- Metin Parçası
İhanet, kendince en emin yerlere memesini dayadığı gün felaketin şeytanı, niyetini örüyordu. İslâmın sözümona damarlarına kadar yanaşmış kadim riyakarların zamane çocuklarıydı bunlar. Allah'ın Habibi'nin yakınlarına kadar çöreklenmiş sahte sahabileri bile gölgede bırakan bir zındıklık içinden ses veren bu haşaşiler, yılanların dilini şakirtlerine "hizmet" diye yüklemişlerdi.

Beş kıtata suret gösteren ecnebi peyki bademler, yıllar içinde acayip âdemler oldular. "Nihilizmi" boyayıp din diye piyasaya sürdüler. En kelliden en felliye kadar bir sürü kıratsız ve suratsız, katır sidiğinden mürekkeple ilim yaptılar. Bu sanal tipler, üniversitelerde hoca, kataloglardan ablalara koca oldular.

- Verilen Görev
Metin parçasında "İhanet, kendince en" ile "ablalara koca oldular." arasındaki kısmı, bu iki ifade de dahil olmak üzere, hiçbir değişiklik yapmadan döndürün. Ardından gelen malzeme bu metinden ayrı bir içeriktir.

- Veri Bölümü
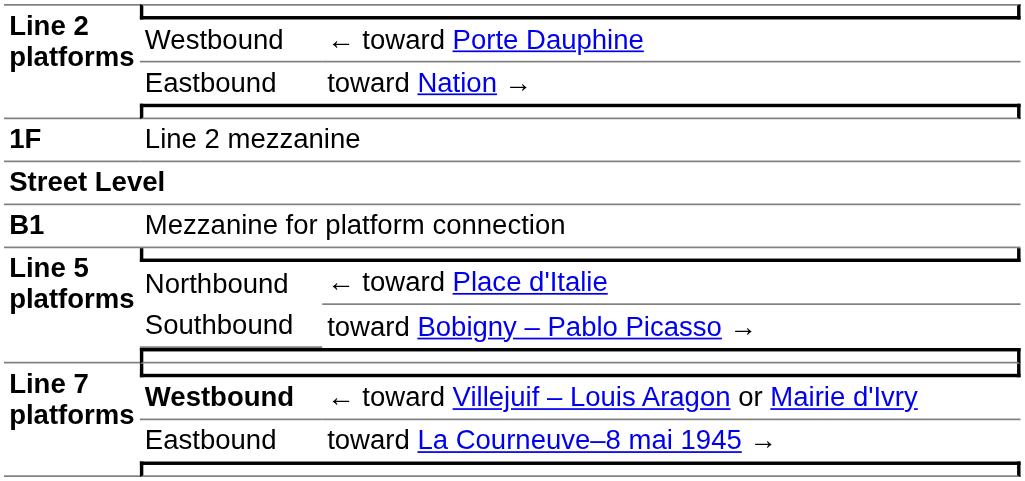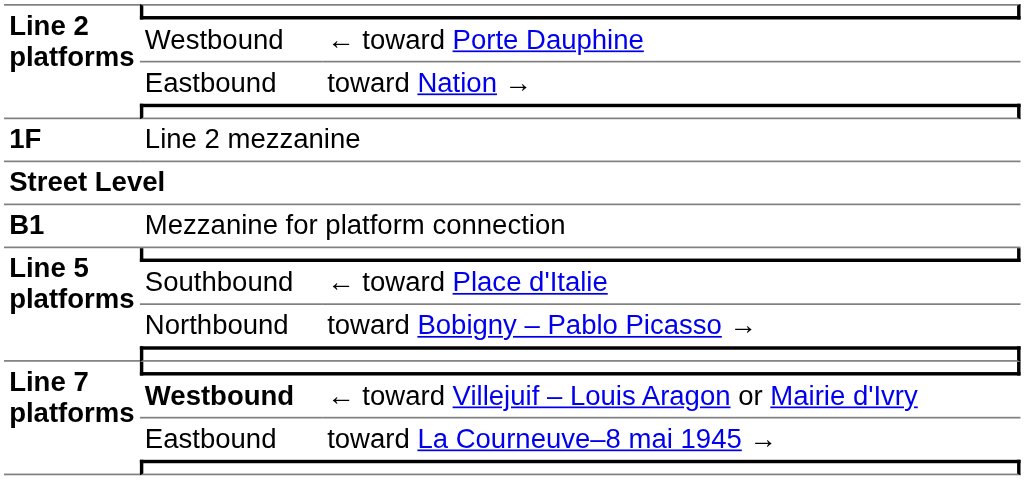← toward Place d'Italie | column 2: Northbound -> Southbound
toward Bobigny – Pablo Picasso → | column 2: Southbound -> Northbound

- Tamamlanan Alıştırma
İhanet, kendince en emin yerlere memesini dayadığı gün felaketin şeytanı, niyetini örüyordu. İslâmın sözümona damarlarına kadar yanaşmış kadim riyakarların zamane çocuklarıydı bunlar. Allah'ın Habibi'nin yakınlarına kadar çöreklenmiş sahte sahabileri bile gölgede bırakan bir zındıklık içinden ses veren bu haşaşiler, yılanların dilini şakirtlerine "hizmet" diye yüklemişlerdi.

Beş kıtata suret gösteren ecnebi peyki bademler, yıllar içinde acayip âdemler oldular. "Nihilizmi" boyayıp din diye piyasaya sürdüler. En kelliden en felliye kadar bir sürü kıratsız ve suratsız, katır sidiğinden mürekkeple ilim yaptılar. Bu sanal tipler, üniversitelerde hoca, kataloglardan ablalara koca oldular.